Your instructions
Every line from the first in the listing below to the line containing "截至目前，全国共遴选出110" is to be repeated exactly, and no line past it.

Data listing
════════════════
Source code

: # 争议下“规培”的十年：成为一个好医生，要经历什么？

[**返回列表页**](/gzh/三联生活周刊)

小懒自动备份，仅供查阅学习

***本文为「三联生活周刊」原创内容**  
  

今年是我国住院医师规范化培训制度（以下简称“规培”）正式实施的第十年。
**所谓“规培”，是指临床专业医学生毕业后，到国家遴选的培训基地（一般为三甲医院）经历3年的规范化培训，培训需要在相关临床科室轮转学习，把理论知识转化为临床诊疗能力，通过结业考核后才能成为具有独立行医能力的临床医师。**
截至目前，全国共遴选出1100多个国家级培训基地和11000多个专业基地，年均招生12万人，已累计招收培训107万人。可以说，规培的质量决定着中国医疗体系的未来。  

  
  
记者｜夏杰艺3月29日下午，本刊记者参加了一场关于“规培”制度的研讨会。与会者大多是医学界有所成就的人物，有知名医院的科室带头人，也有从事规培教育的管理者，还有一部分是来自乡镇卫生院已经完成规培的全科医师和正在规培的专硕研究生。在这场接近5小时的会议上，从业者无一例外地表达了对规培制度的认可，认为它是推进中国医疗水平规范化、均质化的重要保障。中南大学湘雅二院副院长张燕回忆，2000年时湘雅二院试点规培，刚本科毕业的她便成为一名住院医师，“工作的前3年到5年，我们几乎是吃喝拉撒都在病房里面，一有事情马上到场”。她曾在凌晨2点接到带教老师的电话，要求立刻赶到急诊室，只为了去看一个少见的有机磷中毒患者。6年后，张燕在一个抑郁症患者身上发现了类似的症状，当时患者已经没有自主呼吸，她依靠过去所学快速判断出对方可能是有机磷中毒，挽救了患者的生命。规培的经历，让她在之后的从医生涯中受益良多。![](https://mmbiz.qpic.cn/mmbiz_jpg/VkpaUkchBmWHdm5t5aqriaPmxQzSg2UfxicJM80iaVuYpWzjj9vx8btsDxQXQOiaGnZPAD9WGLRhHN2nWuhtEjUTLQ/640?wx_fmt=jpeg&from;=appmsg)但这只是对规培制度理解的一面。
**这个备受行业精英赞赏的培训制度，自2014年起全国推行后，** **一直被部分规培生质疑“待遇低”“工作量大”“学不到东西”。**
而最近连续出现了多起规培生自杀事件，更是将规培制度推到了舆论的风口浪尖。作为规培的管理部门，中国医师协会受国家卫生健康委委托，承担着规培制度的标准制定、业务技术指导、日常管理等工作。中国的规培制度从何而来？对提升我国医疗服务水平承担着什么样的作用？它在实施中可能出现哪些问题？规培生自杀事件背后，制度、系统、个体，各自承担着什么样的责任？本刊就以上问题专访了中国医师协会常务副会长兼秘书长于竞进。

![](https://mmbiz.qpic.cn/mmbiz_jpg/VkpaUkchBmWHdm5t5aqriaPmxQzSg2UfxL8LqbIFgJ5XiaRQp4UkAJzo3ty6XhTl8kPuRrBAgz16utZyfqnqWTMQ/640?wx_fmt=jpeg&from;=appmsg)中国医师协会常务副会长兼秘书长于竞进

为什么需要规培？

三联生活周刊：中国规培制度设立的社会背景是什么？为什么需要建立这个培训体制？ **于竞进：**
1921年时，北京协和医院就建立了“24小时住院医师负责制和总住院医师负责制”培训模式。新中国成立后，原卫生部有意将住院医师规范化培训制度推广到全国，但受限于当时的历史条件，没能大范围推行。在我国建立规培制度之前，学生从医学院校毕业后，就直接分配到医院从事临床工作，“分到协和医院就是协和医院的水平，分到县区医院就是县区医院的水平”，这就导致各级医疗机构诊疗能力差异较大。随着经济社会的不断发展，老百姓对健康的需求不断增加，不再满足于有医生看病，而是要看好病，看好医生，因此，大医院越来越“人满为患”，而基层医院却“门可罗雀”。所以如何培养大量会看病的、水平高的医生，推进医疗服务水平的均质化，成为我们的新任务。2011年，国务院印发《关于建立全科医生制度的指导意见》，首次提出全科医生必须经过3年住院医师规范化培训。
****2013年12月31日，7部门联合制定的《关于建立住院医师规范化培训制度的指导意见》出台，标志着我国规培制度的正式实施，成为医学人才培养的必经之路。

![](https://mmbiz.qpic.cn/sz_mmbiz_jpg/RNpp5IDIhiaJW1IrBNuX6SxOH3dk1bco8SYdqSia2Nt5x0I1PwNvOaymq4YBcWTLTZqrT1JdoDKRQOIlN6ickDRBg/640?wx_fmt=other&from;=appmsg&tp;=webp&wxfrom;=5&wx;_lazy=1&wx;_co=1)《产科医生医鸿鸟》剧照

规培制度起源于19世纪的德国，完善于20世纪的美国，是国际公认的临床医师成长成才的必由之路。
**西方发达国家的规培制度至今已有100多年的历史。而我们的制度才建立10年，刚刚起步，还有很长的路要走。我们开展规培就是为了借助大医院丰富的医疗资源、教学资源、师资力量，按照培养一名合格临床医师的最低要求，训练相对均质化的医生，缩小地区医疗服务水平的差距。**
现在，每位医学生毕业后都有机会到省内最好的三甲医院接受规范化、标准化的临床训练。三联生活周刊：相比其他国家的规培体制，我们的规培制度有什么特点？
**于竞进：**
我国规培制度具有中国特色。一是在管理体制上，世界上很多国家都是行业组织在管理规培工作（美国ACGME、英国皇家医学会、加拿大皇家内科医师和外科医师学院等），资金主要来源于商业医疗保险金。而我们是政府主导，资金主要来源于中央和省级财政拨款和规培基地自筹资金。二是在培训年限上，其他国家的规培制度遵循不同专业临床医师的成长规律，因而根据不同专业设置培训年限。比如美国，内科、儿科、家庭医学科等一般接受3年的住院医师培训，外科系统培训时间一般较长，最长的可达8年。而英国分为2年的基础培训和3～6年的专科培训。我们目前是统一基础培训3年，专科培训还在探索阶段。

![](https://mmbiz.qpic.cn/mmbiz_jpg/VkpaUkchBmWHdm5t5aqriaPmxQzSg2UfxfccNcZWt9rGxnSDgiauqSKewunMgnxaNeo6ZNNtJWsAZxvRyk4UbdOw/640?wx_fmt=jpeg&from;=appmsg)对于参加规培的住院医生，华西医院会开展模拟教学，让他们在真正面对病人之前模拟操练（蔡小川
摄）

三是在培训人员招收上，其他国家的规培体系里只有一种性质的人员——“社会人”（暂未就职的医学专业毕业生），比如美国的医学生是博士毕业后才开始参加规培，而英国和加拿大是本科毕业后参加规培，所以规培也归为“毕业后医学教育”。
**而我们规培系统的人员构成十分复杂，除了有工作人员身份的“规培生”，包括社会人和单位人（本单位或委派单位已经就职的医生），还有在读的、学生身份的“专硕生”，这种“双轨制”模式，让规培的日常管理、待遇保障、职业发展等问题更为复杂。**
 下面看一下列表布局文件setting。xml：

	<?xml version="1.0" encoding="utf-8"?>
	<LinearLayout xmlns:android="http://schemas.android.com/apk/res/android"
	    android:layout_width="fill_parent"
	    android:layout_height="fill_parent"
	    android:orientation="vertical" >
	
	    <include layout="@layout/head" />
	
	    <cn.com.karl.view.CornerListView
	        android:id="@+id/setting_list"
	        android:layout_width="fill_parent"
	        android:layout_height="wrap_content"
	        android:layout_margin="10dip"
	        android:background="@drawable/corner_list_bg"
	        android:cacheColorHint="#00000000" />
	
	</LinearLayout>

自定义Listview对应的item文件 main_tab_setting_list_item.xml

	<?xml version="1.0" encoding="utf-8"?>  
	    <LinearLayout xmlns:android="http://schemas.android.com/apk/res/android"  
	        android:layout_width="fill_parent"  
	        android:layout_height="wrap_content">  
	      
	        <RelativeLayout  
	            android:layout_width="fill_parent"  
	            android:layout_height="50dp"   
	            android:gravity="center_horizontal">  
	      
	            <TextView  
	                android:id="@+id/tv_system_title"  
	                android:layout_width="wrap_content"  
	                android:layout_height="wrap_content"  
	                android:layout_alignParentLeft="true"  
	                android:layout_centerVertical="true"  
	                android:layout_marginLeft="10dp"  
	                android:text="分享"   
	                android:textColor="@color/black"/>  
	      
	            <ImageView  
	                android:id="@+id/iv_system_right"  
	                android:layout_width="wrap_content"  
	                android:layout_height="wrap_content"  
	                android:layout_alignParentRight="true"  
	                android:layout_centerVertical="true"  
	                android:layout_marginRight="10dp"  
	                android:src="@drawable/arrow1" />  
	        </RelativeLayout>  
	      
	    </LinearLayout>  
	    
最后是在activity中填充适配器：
════════════════
Solution for this exercise
Source code

: # 争议下“规培”的十年：成为一个好医生，要经历什么？

[**返回列表页**](/gzh/三联生活周刊)

小懒自动备份，仅供查阅学习

***本文为「三联生活周刊」原创内容**  
  

今年是我国住院医师规范化培训制度（以下简称“规培”）正式实施的第十年。
**所谓“规培”，是指临床专业医学生毕业后，到国家遴选的培训基地（一般为三甲医院）经历3年的规范化培训，培训需要在相关临床科室轮转学习，把理论知识转化为临床诊疗能力，通过结业考核后才能成为具有独立行医能力的临床医师。**
截至目前，全国共遴选出1100多个国家级培训基地和11000多个专业基地，年均招生12万人，已累计招收培训107万人。可以说，规培的质量决定着中国医疗体系的未来。  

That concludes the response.